Хозяйством распоряжалась экономка Лиза, худенькая энергичная женщина.
Аллочка открыла дверь своим ключом. Пропустила Лешку вперед, провела в свою комнату. Закрывая дверь, предупредила экономку: «Лиза, прошу нас не беспокоить». Защелкнула замок и включила магнитофон. Зазвучало нечто мелодичное в стиле американского кантри.
Оглядевшись, Лукин сел на софу, раскинул руки на спинке: как распятый Христос. Аллочка присела рядом.
– Тебе нравится у меня?
– Сама ты еще больше.
Преодолевая смущение, Лукин положил ей на плечо руку, притянул к себе. Аллочка прильнула к нему, нежная, пахнувшая дорогими духами. Он сдавил ее покрепче. В школе они такое называли «обжиманием». Аллочка неожиданно запрокинула голову и подставила ему губы для поцелуя. Лукин не ожидал, что придется «лизаться», но воспринял это с радостью и возбуждением.
Все, что происходило дальше, в памяти почти не сохранилось. Первая любовь, первая близость – болезненный фантастический сон наяву. Неумелый, но жаркий искренний поцелуй напряженными сухими губами… Дрожь, в которой забилась Аллочка… Ее бессвязное бормотание… Его рука, скользнувшая под блузку…
Вдруг Аллочка вывернулась из его рук, вскочила, отступила от софы на шаг и стала раздеваться. Быстрым движением расстегнула пуговки и сбросила блузку. Щелкнула пряжкой бюстгалтера…
– Зачем? – задал дурацкий вопрос Лукин.
Он не в силах был отвести глаза от прекрасной, восхитительной, волнующей, зажигающей чувства груди, полной внутреннего напряжения, с возбужденными твердыми сосками.
Аллочка взглянула на него с удивлением.
– Ты мне все порвешь. А это вещи из-за границы…
С будущей женой – Ирмой – Лукин познакомился в последний год учебы в военном училище на одной из регулярных «случек».
Так называли курсанты официальные вечера встреч со студентками педагогического института.

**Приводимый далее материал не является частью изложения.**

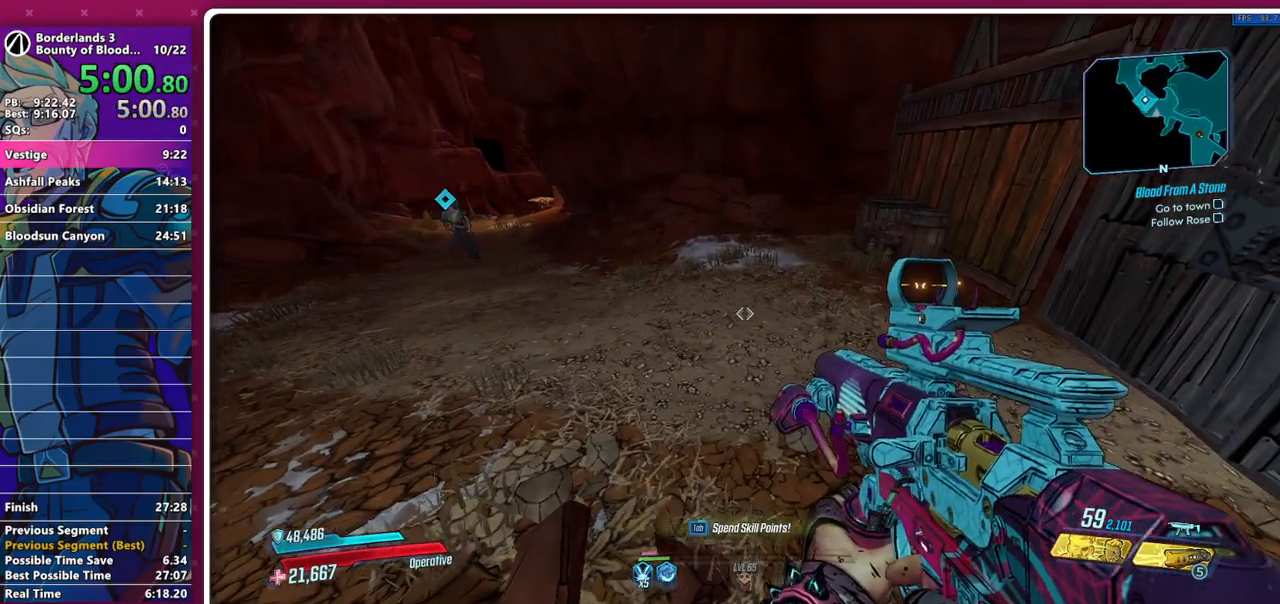
{"keys": ["a"], "mouse": [], "events": [[33, "a", "down"], [33, "d", "up"], [217, "a", "up"], [217, "d", "down"], [317, "d", "up"], [367, "a", "down"]]}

Они проходили регулярно то в клубе военного училища, то в городском Доме культуры. Кроме мероприятий общеобразовательного характера, в программу встреч включались лекции о музыке, совместные просмотры новых кинофильмов и, наконец, танцы до упаду. Имелась еще одна цель, которую никто не называл, но она всегда была главной. В стенах педагогического учебного заведения, преимущественно женского по составу, курсанты подбирали себе боевых подруг и заключали с ними браки.